## WHAT TO DO:
Please copy out word for word the lines of the material below, starting at the line that has "Under every image write" and stopping after the line that has "0.327931, 0.817721, -0.320508]]". Leave the pictures out of your answer.
=== RECORDS TO PROCESS ===
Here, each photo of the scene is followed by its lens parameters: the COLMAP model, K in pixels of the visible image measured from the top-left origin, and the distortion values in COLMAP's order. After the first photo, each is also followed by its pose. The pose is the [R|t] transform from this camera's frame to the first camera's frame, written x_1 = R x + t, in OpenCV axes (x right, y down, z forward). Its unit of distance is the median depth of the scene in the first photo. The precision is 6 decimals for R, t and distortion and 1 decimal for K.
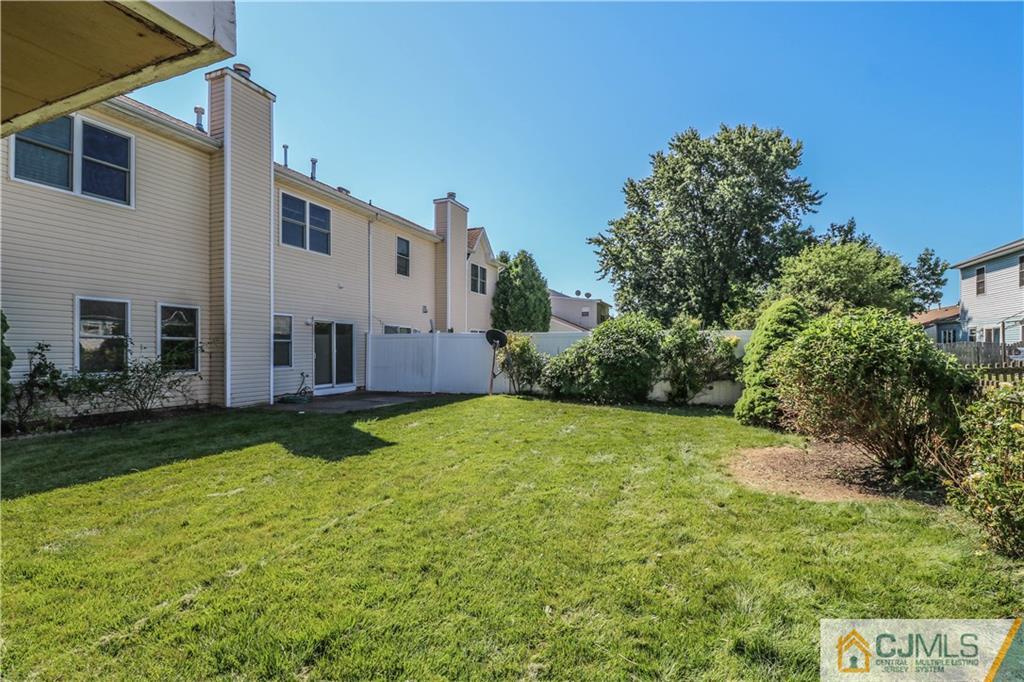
===
=== RECORDS TO PROCESS ===
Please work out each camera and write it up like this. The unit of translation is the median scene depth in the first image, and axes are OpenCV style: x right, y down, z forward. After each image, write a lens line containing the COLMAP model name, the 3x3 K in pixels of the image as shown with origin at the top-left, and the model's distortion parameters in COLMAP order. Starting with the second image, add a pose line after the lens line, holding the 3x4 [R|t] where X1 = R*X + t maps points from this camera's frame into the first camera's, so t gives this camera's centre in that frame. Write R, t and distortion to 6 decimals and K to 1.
===
=== RECORDS TO PROCESS ===
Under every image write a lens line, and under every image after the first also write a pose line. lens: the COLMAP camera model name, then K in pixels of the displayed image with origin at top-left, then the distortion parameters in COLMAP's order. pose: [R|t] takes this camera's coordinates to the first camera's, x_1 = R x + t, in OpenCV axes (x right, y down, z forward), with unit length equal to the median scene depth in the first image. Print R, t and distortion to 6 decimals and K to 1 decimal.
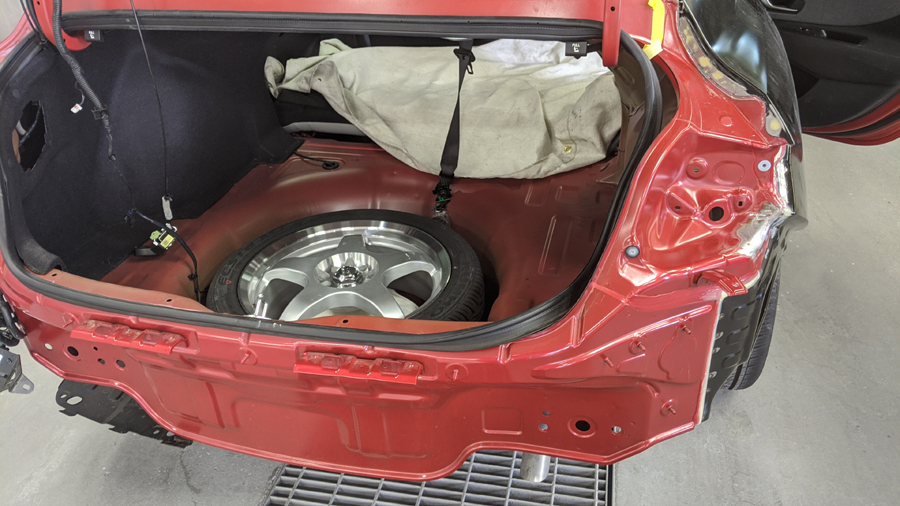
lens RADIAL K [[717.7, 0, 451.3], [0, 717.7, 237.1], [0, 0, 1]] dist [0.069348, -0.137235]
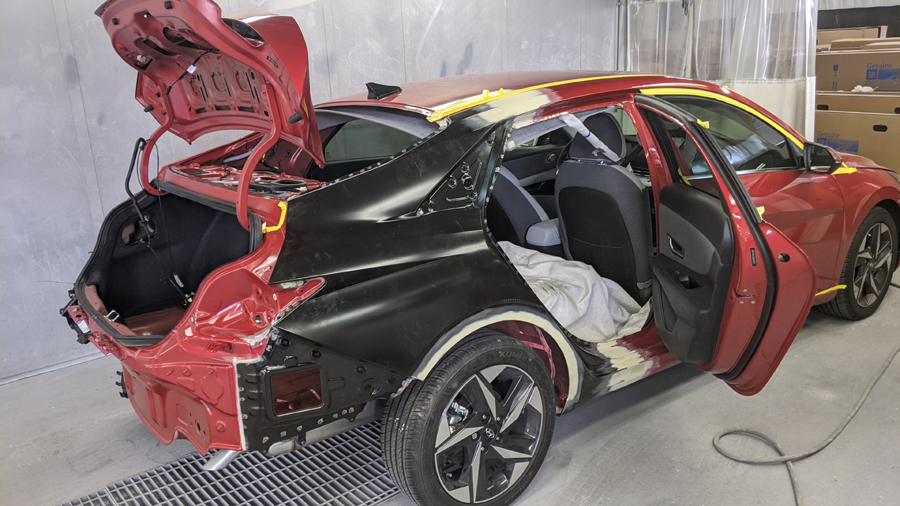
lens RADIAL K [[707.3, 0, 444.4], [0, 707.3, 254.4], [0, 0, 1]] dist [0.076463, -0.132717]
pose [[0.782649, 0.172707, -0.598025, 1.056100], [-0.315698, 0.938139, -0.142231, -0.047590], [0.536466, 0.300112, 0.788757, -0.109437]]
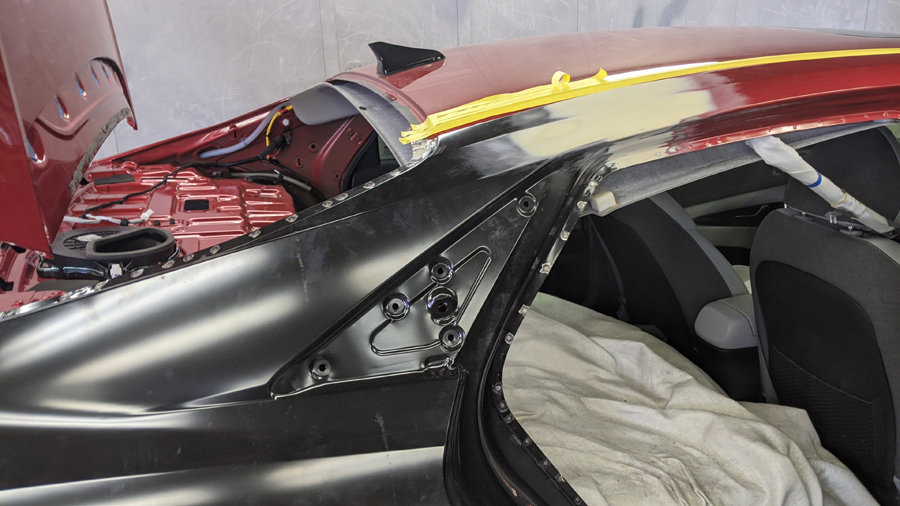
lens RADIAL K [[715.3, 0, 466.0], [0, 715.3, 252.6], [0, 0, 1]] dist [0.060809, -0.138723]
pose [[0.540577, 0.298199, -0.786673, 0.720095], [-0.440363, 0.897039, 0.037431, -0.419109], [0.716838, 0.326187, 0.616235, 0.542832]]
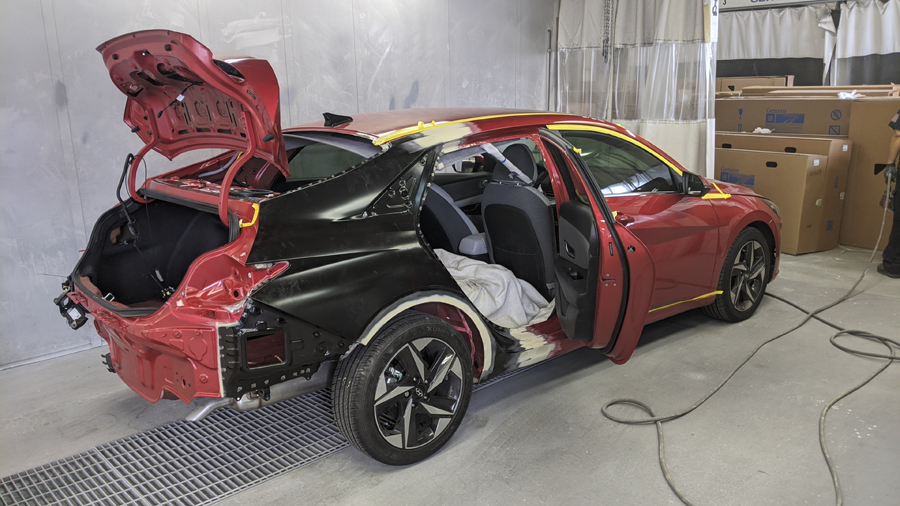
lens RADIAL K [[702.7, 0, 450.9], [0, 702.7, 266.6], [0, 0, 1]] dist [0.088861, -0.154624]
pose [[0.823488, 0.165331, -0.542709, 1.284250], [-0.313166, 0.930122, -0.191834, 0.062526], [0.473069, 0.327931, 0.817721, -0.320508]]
===
## EXERCISE RESPONSE:
Under every image write a lens line, and under every image after the first also write a pose line. lens: the COLMAP camera model name, then K in pixels of the displayed image with origin at top-left, then the distortion parameters in COLMAP's order. pose: [R|t] takes this camera's coordinates to the first camera's, x_1 = R x + t, in OpenCV axes (x right, y down, z forward), with unit length equal to the median scene depth in the first image. Print R, t and distortion to 6 decimals and K to 1 decimal.
lens RADIAL K [[717.7, 0, 451.3], [0, 717.7, 237.1], [0, 0, 1]] dist [0.069348, -0.137235]
lens RADIAL K [[707.3, 0, 444.4], [0, 707.3, 254.4], [0, 0, 1]] dist [0.076463, -0.132717]
pose [[0.782649, 0.172707, -0.598025, 1.056100], [-0.315698, 0.938139, -0.142231, -0.047590], [0.536466, 0.300112, 0.788757, -0.109437]]
lens RADIAL K [[715.3, 0, 466.0], [0, 715.3, 252.6], [0, 0, 1]] dist [0.060809, -0.138723]
pose [[0.540577, 0.298199, -0.786673, 0.720095], [-0.440363, 0.897039, 0.037431, -0.419109], [0.716838, 0.326187, 0.616235, 0.542832]]
lens RADIAL K [[702.7, 0, 450.9], [0, 702.7, 266.6], [0, 0, 1]] dist [0.088861, -0.154624]
pose [[0.823488, 0.165331, -0.542709, 1.284250], [-0.313166, 0.930122, -0.191834, 0.062526], [0.473069, 0.327931, 0.817721, -0.320508]]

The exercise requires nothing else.